To get the most from this course, students should have: 

  • Basic familiarity with Python and Jupyter Notebooks (execution, editing cells, basic Python syntax) 

  • Ability to access a command-line environment (OS terminal or Jupyter Terminal) 

  • Ability to install Python packages (e.g., via pip or conda) 

  • A local or hosted Jupyter environment (Anaconda, VS Code, JupyterLab, etc.) 

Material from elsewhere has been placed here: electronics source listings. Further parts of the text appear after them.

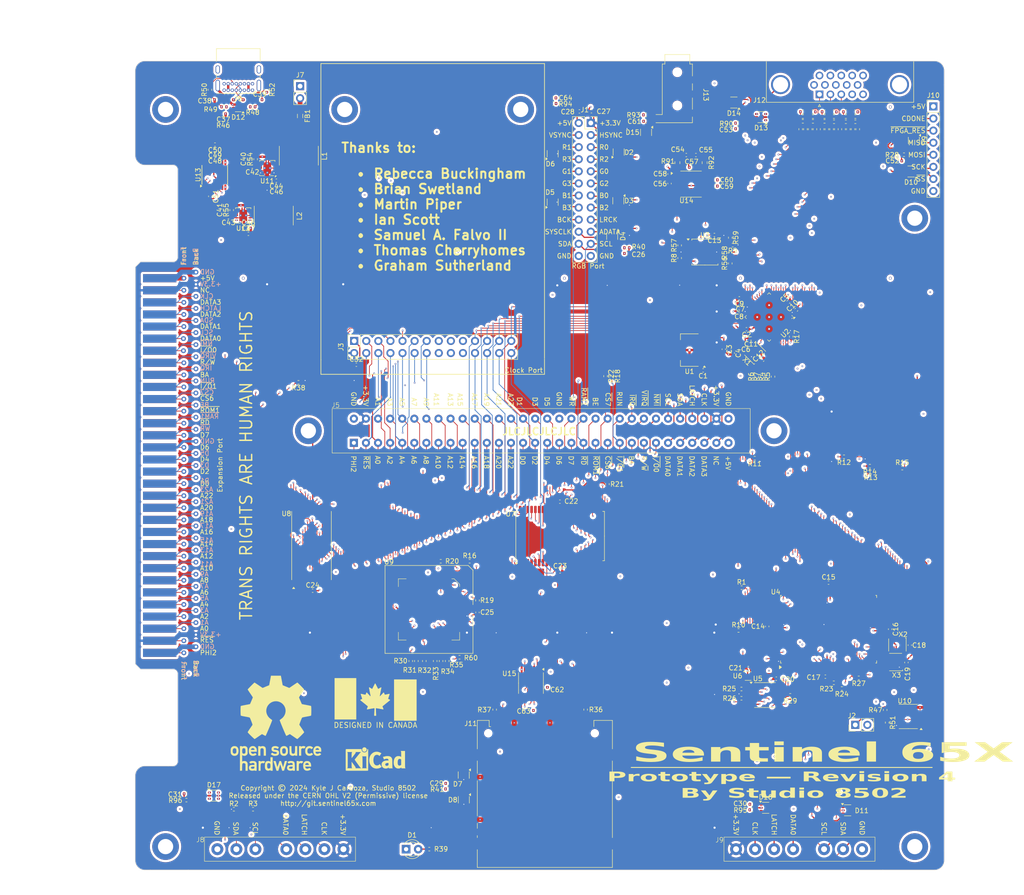
<source format=kicad_pcb>
(kicad_pcb
	(version 20240108)
	(generator "pcbnew")
	(generator_version "8.0")
	(general
		(thickness 1.6)
		(legacy_teardrops no)
	)
	(paper "A3")
	(layers
		(0 "F.Cu" signal)
		(1 "In1.Cu" signal)
		(2 "In2.Cu" signal)
		(3 "In3.Cu" signal)
		(4 "In4.Cu" signal)
		(31 "B.Cu" signal)
		(32 "B.Adhes" user "B.Adhesive")
		(33 "F.Adhes" user "F.Adhesive")
		(34 "B.Paste" user)
		(35 "F.Paste" user)
		(36 "B.SilkS" user "B.Silkscreen")
		(37 "F.SilkS" user "F.Silkscreen")
		(38 "B.Mask" user)
		(39 "F.Mask" user)
		(40 "Dwgs.User" user "User.Drawings")
		(41 "Cmts.User" user "User.Comments")
		(42 "Eco1.User" user "User.Eco1")
		(43 "Eco2.User" user "User.Eco2")
		(44 "Edge.Cuts" user)
		(45 "Margin" user)
		(46 "B.CrtYd" user "B.Courtyard")
		(47 "F.CrtYd" user "F.Courtyard")
		(48 "B.Fab" user)
		(49 "F.Fab" user)
		(50 "User.1" user)
		(51 "User.2" user)
		(52 "User.3" user)
		(53 "User.4" user)
		(54 "User.5" user)
		(55 "User.6" user)
		(56 "User.7" user)
		(57 "User.8" user)
		(58 "User.9" user)
	)
	(setup
		(stackup
			(layer "F.SilkS"
				(type "Top Silk Screen")
				(color "White")
			)
			(layer "F.Paste"
				(type "Top Solder Paste")
			)
			(layer "F.Mask"
				(type "Top Solder Mask")
				(color "Red")
				(thickness 0.01)
			)
			(layer "F.Cu"
				(type "copper")
				(thickness 0.035)
			)
			(layer "dielectric 1"
				(type "prepreg")
				(thickness 0.1)
				(material "FR4")
				(epsilon_r 4.5)
				(loss_tangent 0.02)
			)
			(layer "In1.Cu"
				(type "copper")
				(thickness 0.035)
			)
			(layer "dielectric 2"
				(type "core")
				(thickness 0.535)
				(material "FR4")
				(epsilon_r 4.5)
				(loss_tangent 0.02)
			)
			(layer "In2.Cu"
				(type "copper")
				(thickness 0.035)
			)
			(layer "dielectric 3"
				(type "prepreg")
				(thickness 0.1)
				(material "FR4")
				(epsilon_r 4.5)
				(loss_tangent 0.02)
			)
			(layer "In3.Cu"
				(type "copper")
				(thickness 0.035)
			)
			(layer "dielectric 4"
				(type "core")
				(thickness 0.535)
				(material "FR4")
				(epsilon_r 4.5)
				(loss_tangent 0.02)
			)
			(layer "In4.Cu"
				(type "copper")
				(thickness 0.035)
			)
			(layer "dielectric 5"
				(type "prepreg")
				(thickness 0.1)
				(material "FR4")
				(epsilon_r 4.5)
				(loss_tangent 0.02)
			)
			(layer "B.Cu"
				(type "copper")
				(thickness 0.035)
			)
			(layer "B.Mask"
				(type "Bottom Solder Mask")
				(color "Red")
				(thickness 0.01)
			)
			(layer "B.Paste"
				(type "Bottom Solder Paste")
			)
			(layer "B.SilkS"
				(type "Bottom Silk Screen")
				(color "White")
			)
			(copper_finish "ENIG")
			(dielectric_constraints no)
			(edge_connector bevelled)
		)
		(pad_to_mask_clearance 0)
		(solder_mask_min_width 0.1016)
		(allow_soldermask_bridges_in_footprints no)
		(grid_origin 120.8025 60.105)
		(pcbplotparams
			(layerselection 0x00010fc_ffffffff)
			(plot_on_all_layers_selection 0x0000000_00000000)
			(disableapertmacros no)
			(usegerberextensions no)
			(usegerberattributes yes)
			(usegerberadvancedattributes yes)
			(creategerberjobfile yes)
			(dashed_line_dash_ratio 12.000000)
			(dashed_line_gap_ratio 3.000000)
			(svgprecision 4)
			(plotframeref no)
			(viasonmask no)
			(mode 1)
			(useauxorigin no)
			(hpglpennumber 1)
			(hpglpenspeed 20)
			(hpglpendiameter 15.000000)
			(pdf_front_fp_property_popups yes)
			(pdf_back_fp_property_popups yes)
			(dxfpolygonmode yes)
			(dxfimperialunits yes)
			(dxfusepcbnewfont yes)
			(psnegative no)
			(psa4output no)
			(plotreference yes)
			(plotvalue yes)
			(plotfptext yes)
			(plotinvisibletext no)
			(sketchpadsonfab no)
			(subtractmaskfromsilk no)
			(outputformat 1)
			(mirror no)
			(drillshape 0)
			(scaleselection 1)
			(outputdirectory "Gerbers/")
		)
	)
	(net 0 "")
	(net 1 "+3.3V")
	(net 2 "GND")
	(net 3 "+1V2")
	(net 4 "+5V")
	(net 5 "Net-(D12-GND)")
	(net 6 "VBUS")
	(net 7 "Net-(U11-EN)")
	(net 8 "Net-(U12-EN)")
	(net 9 "Net-(D1-A)")
	(net 10 "Net-(J7-Pin_2)")
	(net 11 "/AV Port/RGB_R_{1}")
	(net 12 "/AV Port/RGB_R_{2}")
	(net 13 "/AV Port/SCL")
	(net 14 "/AV Port/RGB_R_{0}")
	(net 15 "/AV Port/RGB_B_{0}")
	(net 16 "/AV Port/VSYNC")
	(net 17 "/AV Port/SDA")
	(net 18 "/AV Port/RGB_G_{1}")
	(net 19 "/AV Port/RGB_R_{3}")
	(net 20 "/AV Port/HSYNC")
	(net 21 "/AV Port/RGB_G_{3}")
	(net 22 "/AV Port/RGB_B_{2}")
	(net 23 "/AV Port/ADATA")
	(net 24 "/AV Port/RGB_G_{2}")
	(net 25 "/AV Port/RGB_B_{3}")
	(net 26 "/AV Port/BCK")
	(net 27 "/AV Port/RGB_B_{1}")
	(net 28 "/AV Port/LRCK")
	(net 29 "SYSCLK")
	(net 30 "/AV Port/SNES_LATCH")
	(net 31 "/AV Port/SNES_DATA_{2}")
	(net 32 "/AV Port/~{SD_WP}")
	(net 33 "/Cartridge Port/CDONE")
	(net 34 "/AV Port/LED_{0}")
	(net 35 "/Cartridge Port/~{RES_BTN}")
	(net 36 "/AV Port/SNES_DATA_{1}")
	(net 37 "/AV Port/SNES_CLK")
	(net 38 "/AV Port/MOSI")
	(net 39 "/AV Port/LED_{1}")
	(net 40 "/AV Port/~{SPI_SS}")
	(net 41 "/AV Port/SNES_DATA_{0}")
	(net 42 "/AV Port/SNES_DATA_{3}")
	(net 43 "/AV Port/SCK")
	(net 44 "/AV Port/MISO")
	(net 45 "/AV Port/~{SD_CD}")
	(net 46 "/Cartridge Port/A_{0}")
	(net 47 "/Cartridge Port/D_{1}")
	(net 48 "/Cartridge Port/A_{5}")
	(net 49 "/AV Port/RXD")
	(net 50 "/Cartridge Port/D_{7}")
	(net 51 "/Cartridge Port/D_{6}")
	(net 52 "/Cartridge Port/A_{1}")
	(net 53 "/Cartridge Port/~{RES}")
	(net 54 "/Cartridge Port/A_{2}")
	(net 55 "/Cartridge Port/A_{4}")
	(net 56 "/AV Port/TXD")
	(net 57 "/Cartridge Port/~{RD}")
	(net 58 "/Cartridge Port/D_{0}")
	(net 59 "/Cartridge Port/~{WR}")
	(net 60 "/AV Port/~{RTS}")
	(net 61 "/Cartridge Port/~{IRQ}")
	(net 62 "/Cartridge Port/D_{5}")
	(net 63 "/Cartridge Port/PHI2")
	(net 64 "/Cartridge Port/D_{3}")
	(net 65 "/Cartridge Port/A_{3}")
	(net 66 "/Cartridge Port/D_{2}")
	(net 67 "/Cartridge Port/~{CS}_{1}")
	(net 68 "/AV Port/~{CTS}")
	(net 69 "/Cartridge Port/D_{4}")
	(net 70 "/Cartridge Port/BE")
	(net 71 "/Cartridge Port/~{CS}_{0}")
	(net 72 "/Cartridge Port/~{ROM}_{1}")
	(net 73 "/Cartridge Port/A_{19}")
	(net 74 "/Cartridge Port/A_{16}")
	(net 75 "/Cartridge Port/A_{21}")
	(net 76 "/Cartridge Port/A_{20}")
	(net 77 "/Cartridge Port/R{slash}~{W}")
	(net 78 "/Cartridge Port/A_{17}")
	(net 79 "/Cartridge Port/A_{23}")
	(net 80 "/Cartridge Port/A_{12}")
	(net 81 "/Cartridge Port/A_{9}")
	(net 82 "/Cartridge Port/A_{14}")
	(net 83 "/Cartridge Port/A_{22}")
	(net 84 "/Cartridge Port/A_{6}")
	(net 85 "/Cartridge Port/A_{10}")
	(net 86 "/Cartridge Port/A_{8}")
	(net 87 "/Cartridge Port/A_{11}")
	(net 88 "/Cartridge Port/A_{15}")
	(net 89 "/Cartridge Port/~{CS}_{7}")
	(net 90 "/Cartridge Port/~{CS}_{6}")
	(net 91 "/Cartridge Port/A_{18}")
	(net 92 "/Cartridge Port/~{VIRQ}")
	(net 93 "/Cartridge Port/~{NMI}")
	(net 94 "/Cartridge Port/RUN")
	(net 95 "/Cartridge Port/BA")
	(net 96 "/Cartridge Port/~{RAM}_{1}")
	(net 97 "/AV Port/~{CART}")
	(net 98 "/Cartridge Port/A_{13}")
	(net 99 "/Cartridge Port/A_{7}")
	(net 100 "Net-(J7-Pin_1)")
	(net 101 "Net-(J6-CC2)")
	(net 102 "Net-(J6-CC1)")
	(net 103 "/AV Port/~{FPGA_SS}")
	(net 104 "/Cartridge Port/~{FPGA_RES}")
	(net 105 "Net-(U11-L2)")
	(net 106 "Net-(U11-L1)")
	(net 107 "Net-(U12-L2)")
	(net 108 "Net-(U12-L1)")
	(net 109 "Net-(U2A-IOT_45a_G1)")
	(net 110 "Net-(D12-I{slash}O2)")
	(net 111 "/Cartridge Port/~{CS}_{4}")
	(net 112 "/Cartridge Port/~{CS}_{5}")
	(net 113 "/W65C265S CPU/CPU_MOSI")
	(net 114 "/W65C265S CPU/CPU_MISO")
	(net 115 "/W65C265S CPU/~{CPU_SS}")
	(net 116 "/W65C265S CPU/CPU_SCK")
	(net 117 "/Cartridge Port/~{RAM}_{0}")
	(net 118 "/Cartridge Port/~{ROM}_{0}")
	(net 119 "/AV Port/~{FLASH_SS}")
	(net 120 "unconnected-(U4D-P62-Pad20)")
	(net 121 "unconnected-(U4A-NC-Pad51)")
	(net 122 "unconnected-(U4A-NC-Pad76)")
	(net 123 "unconnected-(U4A-NC-Pad28)")
	(net 124 "unconnected-(U4A-NC-Pad27)")
	(net 125 "unconnected-(U4A-NC-Pad30)")
	(net 126 "unconnected-(U4C-TG1-Pad95)")
	(net 127 "unconnected-(U4A-NC-Pad54)")
	(net 128 "unconnected-(U4A-NC-Pad79)")
	(net 129 "unconnected-(U4C-TG0-Pad94)")
	(net 130 "unconnected-(U4A-NC-Pad4)")
	(net 131 "/W65C265S CPU/FCLK")
	(net 132 "unconnected-(U4A-NC-Pad3)")
	(net 133 "/W65C265S CPU/CLK")
	(net 134 "unconnected-(U4A-NC-Pad29)")
	(net 135 "unconnected-(U4C-~{FCLKO}-Pad33)")
	(net 136 "unconnected-(U4C-~{CLKO}-Pad37)")
	(net 137 "unconnected-(U4A-NC-Pad2)")
	(net 138 "unconnected-(U4A-NC-Pad77)")
	(net 139 "unconnected-(U4A-NC-Pad52)")
	(net 140 "unconnected-(U4A-NC-Pad78)")
	(net 141 "unconnected-(U4A-NC-Pad53)")
	(net 142 "unconnected-(U4A-NC-Pad1)")
	(net 143 "/W65C265S CPU/FPGA_WRITE")
	(net 144 "unconnected-(U6-NC-Pad1)")
	(net 145 "unconnected-(U7-NC-Pad2)")
	(net 146 "unconnected-(U7-NC-Pad22)")
	(net 147 "unconnected-(U7-NC-Pad24)")
	(net 148 "unconnected-(U7-NC-Pad43)")
	(net 149 "unconnected-(U7-NC-Pad23)")
	(net 150 "unconnected-(U7-NC-Pad44)")
	(net 151 "unconnected-(U7-NC-Pad1)")
	(net 152 "unconnected-(U7-NC-Pad21)")
	(net 153 "unconnected-(U9-I{slash}O-Pad18)")
	(net 154 "unconnected-(U13-3V3OUT-Pad10)")
	(net 155 "unconnected-(U13-CBUS0-Pad15)")
	(net 156 "unconnected-(U13-CBUS3-Pad16)")
	(net 157 "unconnected-(U13-CBUS2-Pad7)")
	(net 158 "unconnected-(U13-CBUS1-Pad14)")
	(net 159 "/Power Supply/D+")
	(net 160 "/Power Supply/D-")
	(net 161 "Net-(U3-~{WP})")
	(net 162 "Net-(U3-~{HOLD})")
	(net 163 "Net-(U2A-IOT_48b)")
	(net 164 "Net-(D12-I{slash}O1)")
	(net 165 "Net-(J11-DAT2)")
	(net 166 "Net-(J11-DAT1)")
	(net 167 "unconnected-(J12-Pad4)")
	(net 168 "unconnected-(J12-Pad11)")
	(net 169 "unconnected-(J12-Pad15)")
	(net 170 "unconnected-(J12-Pad12)")
	(net 171 "unconnected-(J12-Pad9)")
	(net 172 "Net-(R53-Pad2)")
	(net 173 "Net-(R53-Pad1)")
	(net 174 "Net-(R63-Pad2)")
	(net 175 "Net-(R70-Pad1)")
	(net 176 "Net-(R71-Pad2)")
	(net 177 "Net-(R73-Pad2)")
	(net 178 "Net-(R80-Pad1)")
	(net 179 "Net-(R82-Pad2)")
	(net 180 "Net-(R84-Pad2)")
	(net 181 "Net-(U14-CPCB)")
	(net 182 "Net-(U14-CPCA)")
	(net 183 "Net-(U14-VMID)")
	(net 184 "Net-(U14-CPVOUTN)")
	(net 185 "Net-(U14-LINEVOUTL)")
	(net 186 "Net-(U14-LINEVOUTR)")
	(net 187 "Net-(D15-I{slash}O2)")
	(net 188 "Net-(D15-I{slash}O1)")
	(net 189 "Net-(D15-GND)")
	(net 190 "unconnected-(D15-I{slash}O4-Pad6)")
	(net 191 "unconnected-(D15-I{slash}O3-Pad4)")
	(net 192 "Net-(D13-GND)")
	(net 193 "Net-(D13-I{slash}O1)")
	(net 194 "Net-(D13-I{slash}O3)")
	(net 195 "Net-(D13-I{slash}O2)")
	(net 196 "unconnected-(D13-I{slash}O4-Pad6)")
	(net 197 "unconnected-(D14-I{slash}O4-Pad6)")
	(net 198 "unconnected-(D14-I{slash}O3-Pad4)")
	(net 199 "Net-(D2-GND)")
	(net 200 "Net-(D5-GND)")
	(net 201 "/AV Port/RGB_G_{0}")
	(net 202 "Net-(D7-GND)")
	(net 203 "Net-(D7-I{slash}O4)")
	(net 204 "unconnected-(D8-I{slash}O3-Pad4)")
	(net 205 "unconnected-(D8-I{slash}O2-Pad3)")
	(net 206 "Net-(D7-I{slash}O3)")
	(net 207 "Net-(D7-I{slash}O2)")
	(net 208 "Net-(D7-I{slash}O1)")
	(net 209 "Net-(D10-GND)")
	(net 210 "unconnected-(D10-I{slash}O4-Pad6)")
	(net 211 "unconnected-(D10-I{slash}O3-Pad4)")
	(net 212 "Net-(D11-GND)")
	(net 213 "unconnected-(D16-I{slash}O1-Pad1)")
	(net 214 "unconnected-(D11-I{slash}O1-Pad1)")
	(net 215 "Net-(D17-GND)")
	(footprint "Resistor_SMD:R_0402_1005Metric" (layer "F.Cu") (at 228.862751 91.342246 90))
	(footprint "Resistor_SMD:R_0402_1005Metric" (layer "F.Cu") (at 139.188871 207.19415))
	(footprint "Package_TO_SOT_SMD:SOT-363_SC-70-6" (layer "F.Cu") (at 183.477655 200.009064 -90))
	(footprint "Capacitor_SMD:C_0402_1005Metric" (layer "F.Cu") (at 246.269804 112.75924 45))
	(footprint "Resistor_SMD:R_0402_1005Metric" (layer "F.Cu") (at 175.189674 176.042359 90))
	(footprint "Package_TO_SOT_SMD:SOT-363_SC-70-6" (layer "F.Cu") (at 214.680158 86.74969 -90))
	(footprint "Package_TO_SOT_SMD:SOT-363_SC-70-6" (layer "F.Cu") (at 246.94064 206.893542))
	(footprint "Resistor_SMD:R_0402_1005Metric" (layer "F.Cu") (at 186.37482 163.301714 90))
	(footprint "Inductor_SMD:L_0805_2012Metric" (layer "F.Cu") (at 149.080057 61.47655 -90))
	(footprint "Resistor_SMD:R_0402_1005Metric" (layer "F.Cu") (at 276.016807 69.618509))
	(footprint "Resistor_SMD:R_0402_1005Metric" (layer "F.Cu") (at 261.263363 180.614839))
	(footprint "Capacitor_SMD:C_0402_1005Metric" (layer "F.Cu") (at 217.727967 90.368983))
	(footprint "Resistor_SMD:R_0402_1005Metric" (layer "F.Cu") (at 272.058514 186.320109 -90))
	(footprint "Capacitor_SMD:C_0402_1005Metric" (layer "F.Cu") (at 133.345 81.233137 90))
	(footprint "Resistor_SMD:R_0402_1005Metric" (layer "F.Cu") (at 254.750631 61.605 180))
	(footprint "Sentinel 65X - Prototype 4 V2:SNES Controller Port" (layer "F.Cu") (at 142.9525 215.59 180))
	(footprint "Package_LCC:PLCC-28_SMD-Socket" (layer "F.Cu") (at 176.1775 165.1975 -90))
	(footprint "Resistor_SMD:R_0402_1005Metric" (layer "F.Cu") (at 262.948089 181.824685 180))
	(footprint "Resistor_SMD:R_0402_1005Metric" (layer "F.Cu") (at 256.874369 62.605))
	(footprint "Capacitor_SMD:C_0402_1005Metric" (layer "F.Cu") (at 241.404504 99.807613 180))
	(footprint "Capacitor_SMD:C_0402_1005Metric" (layer "F.Cu") (at 203.687661 142.548138 180))
	(footprint "Resistor_SMD:R_0402_1005Metric" (layer "F.Cu") (at 246.20504 116.26345 90))
	(footprint "Resistor_SMD:R_0402_1005Metric" (layer "F.Cu") (at 265.3025 64.2575 -90))
	(footprint "Package_QFP:PQFP-100_14x20mm_P0.65mm" (layer "F.Cu") (at 260.16845 169.35 90))
	(footprint "Package_TO_SOT_SMD:SOT-363_SC-70-6" (layer "F.Cu") (at 130.965458 204.337557))
	(footprint "Package_DFN_QFN:QFN-48-1EP_7x7mm_P0.5mm_EP5.6x5.6mm" (layer "F.Cu") (at 247.665 103.74 -135))
	(footprint "Resistor_SMD:R_0402_1005Metric" (layer "F.Cu") (at 256.874369 60.595 180))
	(footprint "Capacitor_SMD:C_0402_1005Metric" (layer "F.Cu") (at 134.022187 82.730935 180))
	(footprint "Resistor_SMD:R_0402_1005Metric"
		(layer "F.Cu")
		(uuid "1fd90968-4b11-4e5a-b41b-1cc1de21c372")
		(at 135.161688 207.19415)
		(descr "Resistor SMD 0402 (1005 Metric), square (rectangular) end terminal, IPC_7351 nominal, (Body size source: IPC-SM-782 page 72, https://www.pcb-3d.com/wordpress/wp-content/uploads/ipc-sm-782a_amendment_1_and_2.pdf), generated with kicad-footprint-generator")
		(tags "resistor")
		(property "Reference" "R2"
			(at 0 -1.17 0)
			(layer "F.SilkS")
			(uuid "a9cbeb9a-2663-4e6d-b334-07ee6f1d9500")
			(effects
				(font
					(size 1 1)
					(thickness 0.15)
				)
			)
		)
		(property "Value" "10KΩ"
			(at 0 1.17 0)
			(layer "F.Fab")
			(uuid "ace0b7de-b54c-4c14-98ee-6a67c624379c")
			(effects
				(font
					(size 1 1)
					(thickness 0.15)
				)
			)
		)
		(property "Footprint" "Resistor_SMD:R_0402_1005Metric"
			(at 0 0 0)
			(unlocked yes)
			(layer "F.Fab")
			(hide yes)
			(uuid "0bf8c01e-b7ec-49b2-a00f-1eb6e870cde0")
			(effects
				(font
					(size 1.27 1.27)
				)
			)
		)
		(property "Datasheet" ""
			(at 0 0 0)
			(unlocked yes)
			(layer "F.Fab")
			(hide yes)
			(uuid "36dc0894-f88b-49dc-a2e4-c749e6fc3676")
			(effects
				(font
					(size 1.27 1.27)
				)
			)
		)
		(property "Description" "Resistor"
			(at 0 0 0)
			(unlocked yes)
			(layer "F.Fab")
			(hide yes)
			(uuid "57c80d05-97f3-4f44-aa90-1efe7dc8dd6b")
			(effects
				(font
					(size 1.27 1.27)
				)
			)
		)
		(property ki_fp_filters "R_*")
		(path "/c734b520-9164-4d52-bd29-12f10f7f8664/8702068d-b606-411c-b10a-61bb7a80e25d")
		(sheetname "W65C265S CPU")
		(sheetfile "W65C265S CPU.kicad_sch")
		(attr smd)
		(fp_line
			(start -0.153641 -0.38)
			(end 0.153641 -0.38)
			(stroke
				(width 0.12)
				(type solid)
			)
			(layer "F.SilkS")
			(uuid "3dd66ebb-ecb9-4630-9cd0-8fcd3887e0e8")
		)
		(fp_line
			(start -0.153641 0.38)
			(end 0.153641 0.38)
			(stroke
				(width 0.12)
				(type solid)
			)
			(layer "F.SilkS")
			(uuid "09ec2d59-f9b7-4128-a2b8-5f86a3388f25")
		)
		(fp_line
			(start -0.93 -0.47)
			(end 0.93 -0.47)
			(stroke
				(width 0.05)
				(type solid)
			)
			(layer "F.CrtYd")
			(uuid "8352e9b6-b726-4152-8ae0-95d432e8325a")
		)
		(fp_line
			(start -0.93 0.47)
			(end -0.93 -0.47)
			(stroke
				(width 0.05)
				(type solid)
			)
			(layer "F.CrtYd")
			(uuid "e4ccd2ff-be64-4fe8-9eb9-c1c4332f2f18")
		)
		(fp_line
			(start 0.93 -0.47)
			(end 0.93 0.47)
			(stroke
				(width 0.05)
				(type solid)
			)
			(layer "F.CrtYd")
			(uuid "28c557c5-82be-4c7b-ab63-120a2e4187b7")
		)
		(fp_lin
... [6517281 chars truncated]
</source>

All exercise notebooks, starter files, and directory structures are provided. 

 

Who Should Attend? 

This course is ideal for: 

  • Data analysts & data scientists working heavily in notebooks 

  • Machine learning engineers and researchers prototyping in Jupyter 

  • Intelligence or mission analysts using notebooks for repeatable workflows 

  • Developers transitioning from ad-hoc notebooks to team-ready code 

  • Any technical professional tired of “it used to work, I don’t know what changed” 

If you share notebooks with others—or expect to—in this course you’ll learn how to make them trustworthy, reusable, and production-aware. 

 

Why This Course Matters 

Jupyter Notebooks are powerful, but without discipline they quickly become: 

  • Hard to rerun 

  • Fragile to environment changes 

  • Nearly impossible for teammates to reuse 

This course helps you: 

  • Turn exploratory work into reliable workflows 

  • Avoid hidden environment “gotchas” 

  • Make your future self (and your teammates) grateful for clean structure and logs 

  • Lay the groundwork for team-ready, production-conscious notebook practices 

Reproducibility isn’t just good hygiene—it’s how your work scales beyond a single machine and a single analyst.